MINERAL COUNTY — Mineral County commissioners passed Resolution 2021-9, reaffirming their opposition to the artificial reintroduction of wolves into the county.
The resolution states that Mineral County is in support of the natural migration of both Canadian and Mexican wolves into the state but opposes the artificial reintroduction process of the animals due to the large number of animal herds both wild and domestic in the area.
During the meeting on Tuesday, May 18, Mineral County Administrator Janelle Kukuk read resolution 2021-9 and highlighted points on the artificial reintroduction of Canadian wolves, stating that on Nov. 3 during the 2020 Colorado Election, Proposition 114 was passed by a slim margin and that the majority of voters in Mineral County voted against the measure.
According to information provided through Colorado Parks and Wildlife, “Proposition 114, a ballot initiative directing the Colorado Parks and Wildlife Commission to develop a plan to introduce gray wolves onto the Western Slope of Colorado, passed on Nov. 3, 2020. Proposition 114 directs the Colorado Parks and Wildlife Commission to develop a plan to reintroduce and manage gray wolves in Colorado no later than Dec. 31, 2023, on designated lands west of the Continental Divide; Hold statewide hearings about scientific, economic, and social considerations; Periodically obtain public input to update the plan; and use state funds to assist livestock owners in preventing conflicts with gray wolves and pay fair compensation for livestock losses.

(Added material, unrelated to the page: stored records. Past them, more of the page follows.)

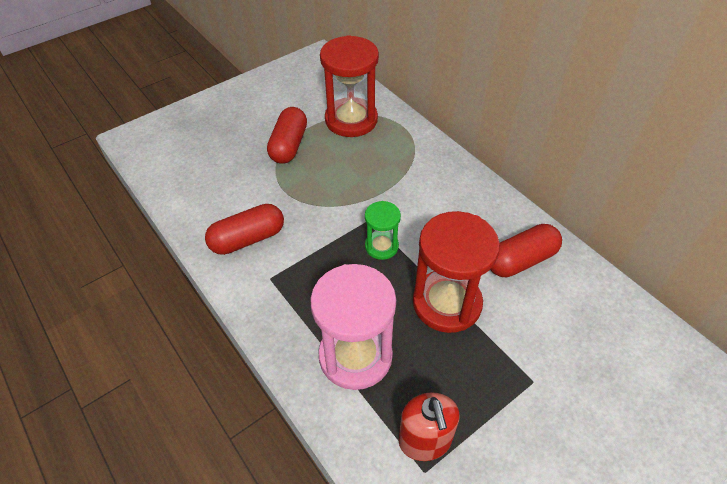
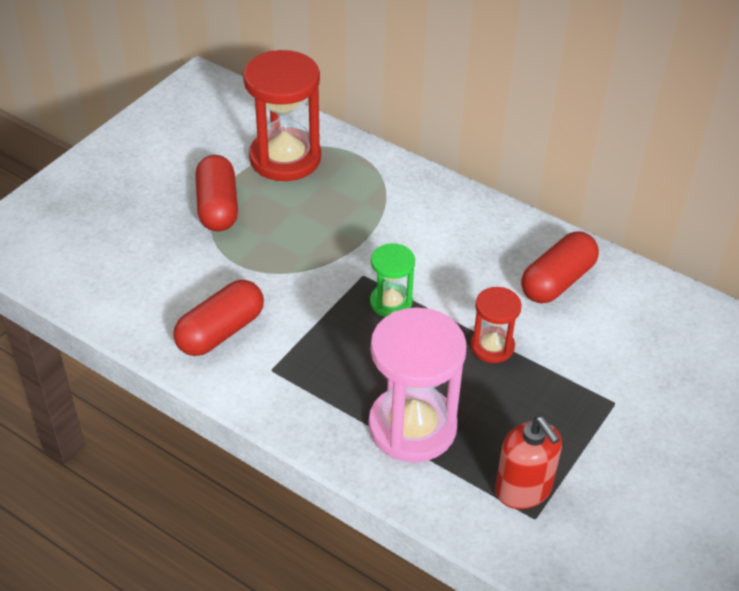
camera: 20 degrees left, 5 degrees down
red hourglass [413,211,500,333] -> red hourglass [471,287,522,363], size x0.53

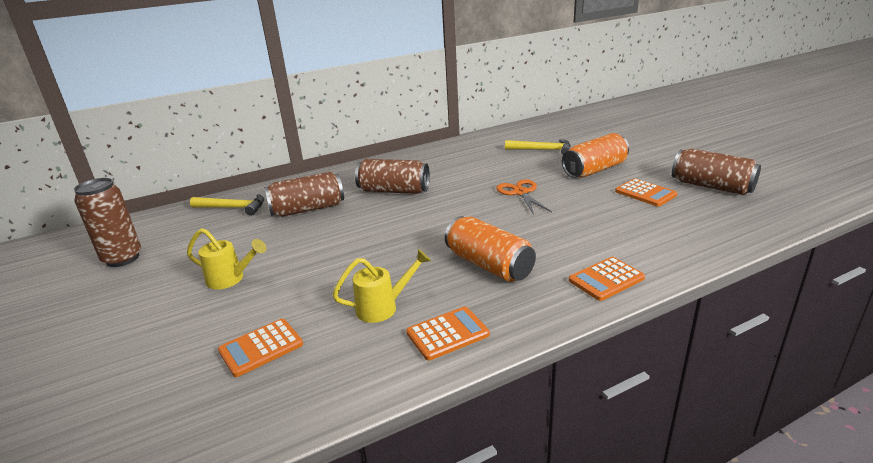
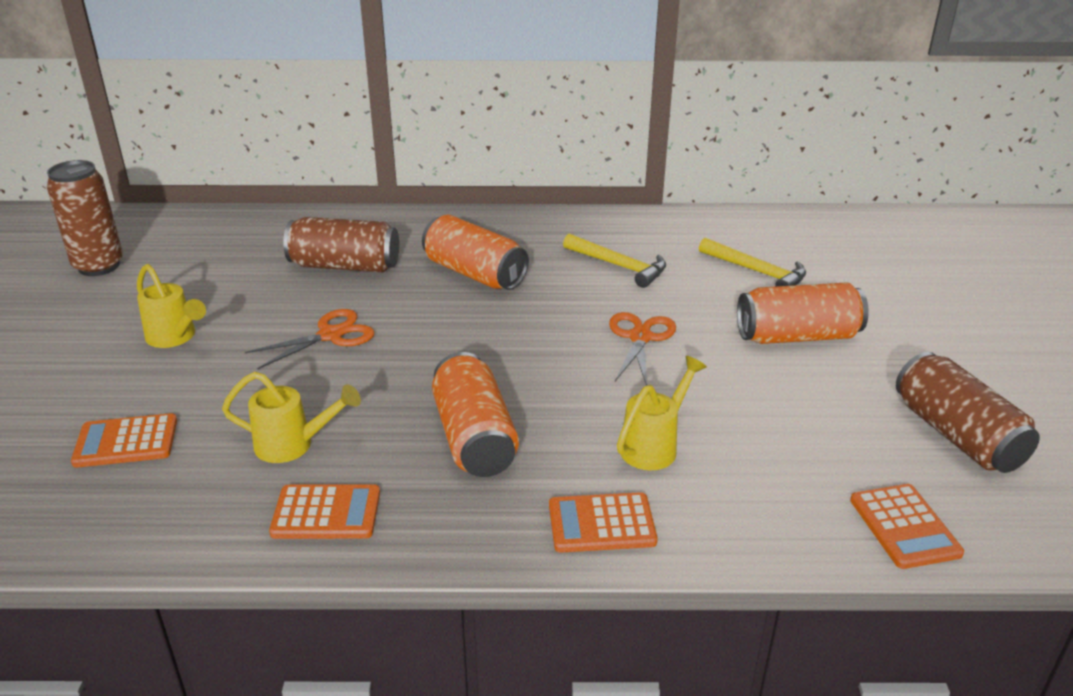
camera: 25 degrees right, 5 degrees up
yellow hammer [190,194,264,216] -> yellow hammer moved to [563,234,666,288]
brown can [355,159,430,194] -> orange can [422,215,529,290]
orange calculator [615,178,677,207] -> orange calculator moved to [850,484,964,569]
none -> orange scissors [245,309,374,369]
none -> yellow watering can [617,356,707,471]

At its January 2021 meeting, the Parks and Wildlife Commission provided CPW staff with guidance to begin creating a robust, adaptive management plan to reintroduce wolves in Colorado no later than Dec. 31, 2023.”
Resolution 2021-9 states, “Whereas Proposition 114 received an affirmative vote in only five Western Slope Counties, including Pitkin, Summit, San Miguel, San Juan and La Plata counties, and whereas the economy of Mineral County is boosted by the summer grazing of sheep and cattle and in the fall is reliant on big game hunting and outfitting and wildlife watching and whereas big game unit 76 makes up the majority of Mineral County and is a restrictive draw unit creating high demand on licenses and outfitters.”
It continues to explain that Mineral County is in support of natural migration of wolf species to the area that has been taking place for several years and was confirmed by Colorado Parks and Wildlife. Wolves used to be a natural wildlife species in Colorado until the population was wiped out due to excessive fur trades in the early 1940s.
The resolution highlights the need to manage wolf populations within the county in the best way possible while protecting the tourism and agricultural aspects of the economy. The resolution states that research has concluded that in areas where wolves have been reintroduced that big game and herd numbers have been significantly reduced due to the presence of the animals and issues continue to rise because of reintroduction efforts.
According to information provided through Colorado Parks and Wildlife, “Colorado is part of the gray wolf’s native range, but wolves were eradicated from the state by the 1940s. Over the past decade, the U.S. Fish and Wildlife Service (USFWS) restored gray wolves into Wyoming, Idaho, Montana, New Mexico and Arizona. Individual wolves, and most recently a group of wolves in Moffat County, have been periodically migrating into Colorado. It is possible that wolves from the south may do so someday as well.”
Commissioners passed Resolution 2021-9 in a unanimous vote.